Health Department urges testing young children for lead paint
Press Release, Orleans and Genesee County Public Health Departments
Each year, National Lead Poisoning Prevention Week (Oct. 20-26) is a call to bring together families, organizations, and local governments to increase lead poisoning prevention education and awareness.
“Lead poisoning is preventable!” stated Paul Pettit, Public Health Director of Genesee and Orleans Counties. “Parents and caretakers can reduce their child’s exposure to lead in their environment and have their children tested for lead at ages 1 and 2.”
The 3 key themes of NLPPW are:
- Get the Facts: Find out about the hazards of lead.
- Get Your Home Tested: Find out how to minimize risks of lead exposure by hiring a certified professional to test older homes for lead.
- Get Your Child Tested: A simple blood test can detect lead. Consult your health care provider for advice on testing your children.
Lead can be found inside and outside the home, including in the water that travels through lead pipes or in the soil around the house. However, the most common source is from lead-based paint.

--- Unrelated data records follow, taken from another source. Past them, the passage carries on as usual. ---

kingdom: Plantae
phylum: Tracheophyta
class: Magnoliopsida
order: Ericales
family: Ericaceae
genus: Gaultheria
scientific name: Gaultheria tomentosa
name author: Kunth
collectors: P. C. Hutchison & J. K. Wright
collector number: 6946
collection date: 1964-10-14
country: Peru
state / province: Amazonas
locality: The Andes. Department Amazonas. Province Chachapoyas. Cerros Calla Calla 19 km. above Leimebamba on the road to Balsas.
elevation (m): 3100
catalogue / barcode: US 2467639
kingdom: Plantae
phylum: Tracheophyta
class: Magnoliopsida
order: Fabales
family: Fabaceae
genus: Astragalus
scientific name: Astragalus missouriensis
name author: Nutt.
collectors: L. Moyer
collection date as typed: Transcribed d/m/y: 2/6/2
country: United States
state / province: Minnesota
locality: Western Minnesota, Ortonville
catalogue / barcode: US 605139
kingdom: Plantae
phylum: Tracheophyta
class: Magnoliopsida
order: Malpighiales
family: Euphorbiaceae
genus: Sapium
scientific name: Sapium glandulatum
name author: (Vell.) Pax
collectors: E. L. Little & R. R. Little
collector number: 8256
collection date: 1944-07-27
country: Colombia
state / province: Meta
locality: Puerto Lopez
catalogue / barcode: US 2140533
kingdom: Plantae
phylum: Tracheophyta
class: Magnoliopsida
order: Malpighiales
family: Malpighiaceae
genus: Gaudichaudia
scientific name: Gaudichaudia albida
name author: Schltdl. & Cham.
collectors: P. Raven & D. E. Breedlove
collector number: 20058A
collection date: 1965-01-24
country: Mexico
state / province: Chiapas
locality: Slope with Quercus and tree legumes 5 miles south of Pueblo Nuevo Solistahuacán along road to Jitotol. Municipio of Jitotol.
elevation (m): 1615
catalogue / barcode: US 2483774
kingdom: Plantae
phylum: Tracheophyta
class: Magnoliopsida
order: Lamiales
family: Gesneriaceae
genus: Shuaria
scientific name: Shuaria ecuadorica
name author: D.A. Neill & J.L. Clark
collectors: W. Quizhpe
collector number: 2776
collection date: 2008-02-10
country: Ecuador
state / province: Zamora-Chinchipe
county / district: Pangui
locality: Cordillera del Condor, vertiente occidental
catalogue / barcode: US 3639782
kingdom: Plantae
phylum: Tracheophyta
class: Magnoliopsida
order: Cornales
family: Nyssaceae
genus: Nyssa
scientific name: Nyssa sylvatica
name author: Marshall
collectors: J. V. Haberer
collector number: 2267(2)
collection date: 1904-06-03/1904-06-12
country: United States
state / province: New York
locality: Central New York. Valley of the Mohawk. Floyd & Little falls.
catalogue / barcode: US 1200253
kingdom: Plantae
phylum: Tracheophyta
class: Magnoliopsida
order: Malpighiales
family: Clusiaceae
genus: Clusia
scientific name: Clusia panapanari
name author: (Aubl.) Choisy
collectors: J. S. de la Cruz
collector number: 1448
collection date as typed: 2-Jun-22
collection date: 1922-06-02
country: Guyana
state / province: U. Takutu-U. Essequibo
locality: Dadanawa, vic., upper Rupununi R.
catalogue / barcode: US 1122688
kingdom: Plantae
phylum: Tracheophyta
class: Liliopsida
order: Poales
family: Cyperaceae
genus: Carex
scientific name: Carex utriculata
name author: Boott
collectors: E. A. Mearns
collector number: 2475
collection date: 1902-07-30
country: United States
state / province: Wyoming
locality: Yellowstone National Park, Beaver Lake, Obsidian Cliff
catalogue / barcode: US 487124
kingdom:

Most homes built before 1978 have old lead paint, often under newer paint. If paint peels, cracks, or is worn down, the chips and dust from the old lead paint can spread onto floors, windowsills and all around your home. Lead can enter the body by breathing in or swallowing the lead dust (especially during activities such as renovations, repairs or painting).
Lead poisoning occurs when lead enters the bloodstream and builds up to toxic levels. Children less than 6 years old are especially at risk because of their small size and developing brains. Children are most commonly exposed to lead by eating paint chips or chewing on surfaces coated with lead-based paint, such as window sills. Children also tend to put their hands and/or other objects, which may be contaminated with lead dust, into their mouths. Exposure to lead can seriously harm a child’s health and cause:
• Damage to the brain and nervous system
• Slowed growth and development
• Learning and behavior problems
• Hearing and speech problems
During pregnancy, lead can cross over from the mother to the baby. High levels of lead in the blood during pregnancy could affect the baby’s growth and development. This could affect a baby’s hearing, vision, and ability to learn. Very high levels of lead can lead to bleeding, miscarriage (death of fetus), or stillbirth (dead at birth).
A blood lead test is the only way to find out if your child has been exposed to lead and has a detectable blood lead level. Most children with detectable levels of lead in their blood have no obvious symptoms.
New York State requires health care providers to test all children for lead with a blood lead test at ages 1 and again at 2. At every well-child visit up to age 6, health care providers must ask parents about any contact their child might have had with lead. If there’s been a chance of contact, providers are required to test for lead again.
One of the most important things parents, caretakers, and medical providers can do is have children screened for lead at ages 1 and again at 2. The goal is for all children to be tested for lead at these ages.
The table below shows local data from 2018 in Genesee, Orleans and Wyoming counties. Lead testing and early detection can prevent long-term health problems for your child and their future. Make sure to talk to your child’s doctor about lead screening at their next appointment.
County % of Children Tested at 1 % of Children Tested at 2
Genesee 63.9% 59.8%
Orleans 60.6% 55.3%
Wyoming 63.0% 61.0%
“Effective October 1st, 2019 a child whose blood lead level is 5 µg/dl (micrograms per deciliter) or more will be contacted by their local health department who will help families identify sources of lead and create plans to remove it by conducting home inspections,” Pettit explained. “In addition, Public Health Nurses will work with the family and the child’s Primary Care Provider to support the process. Public Health Nurses will contact the parents/guardians to discuss the child’s diet, growth and development, and how to prevent further exposure to lead. The nurses will work with the child’s provider’s office as well to make sure future testing is scheduled, allowing for the blood lead levels to be monitored until they fall below the action level.”